**The records**
════

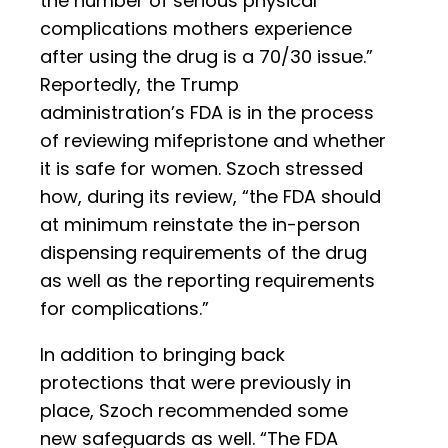
the number of serious physical
complications mothers experience
after using the drug is a 70/30 issue.”
Reportedly, the Trump
administration’s FDA is in the process
of reviewing mifepristone and whether
it is safe for women. Szoch stressed
how, during its review, “the FDA should
at minimum reinstate the in-person
dispensing requirements of the drug
as well as the reporting requirements
for complications.”
In addition to bringing back
protections that were previously in
place, Szoch recommended some
new safeguards as well. “The FDA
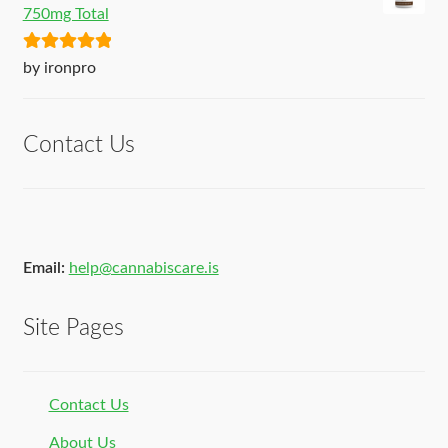
750mg Total
Rated
5
out
by ironpro
of 5
Contact Us
Email:
help@cannabiscare.is
Site Pages
Contact Us
About Us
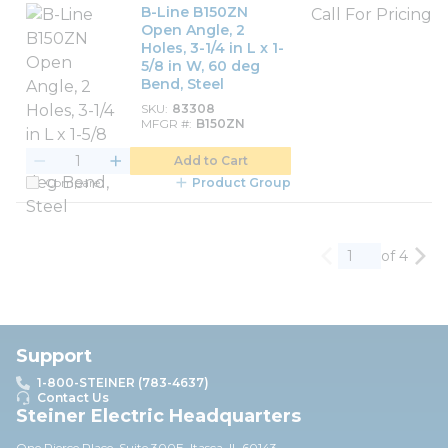
B-Line B150ZN
Call For Pricing
Open Angle, 2
Holes, 3-1/4 in L x 1-
5/8 in W, 60 deg
Bend, Steel
SKU
83308
MFGR #
B150ZN
Add to Cart
Compare
Product Group
of 4
Previous page
Nex
Support
1-800-STEINER (783-4637)
Contact Us
Steiner Electric Headquarters
One Pierce Place, Suite 30
0E,
Itasca, IL 60143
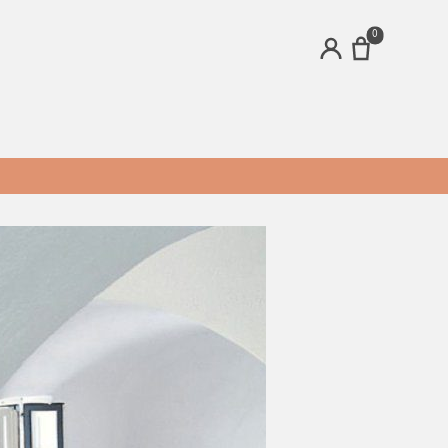
0
ACCOUNT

════

**The problem**
Copy the text of every row above line for line, word for word, and leave the pictures out.

**Final answer**
the number of serious physical
complications mothers experience
after using the drug is a 70/30 issue.”
Reportedly, the Trump
administration’s FDA is in the process
of reviewing mifepristone and whether
it is safe for women. Szoch stressed
how, during its review, “the FDA should
at minimum reinstate the in-person
dispensing requirements of the drug
as well as the reporting requirements
for complications.”
In addition to bringing back
protections that were previously in
place, Szoch recommended some
new safeguards as well. “The FDA
750mg Total
Rated
5
out
by ironpro
of 5
Contact Us
Email:
help@cannabiscare.is
Site Pages
Contact Us
About Us
B-Line B150ZN
Call For Pricing
Open Angle, 2
Holes, 3-1/4 in L x 1-
5/8 in W, 60 deg
Bend, Steel
SKU
83308
MFGR #
B150ZN
Add to Cart
Compare
Product Group
of 4
Previous page
Nex
Support
1-800-STEINER (783-4637)
Contact Us
Steiner Electric Headquarters
One Pierce Place, Suite 30
0E,
Itasca, IL 60143
0
ACCOUNT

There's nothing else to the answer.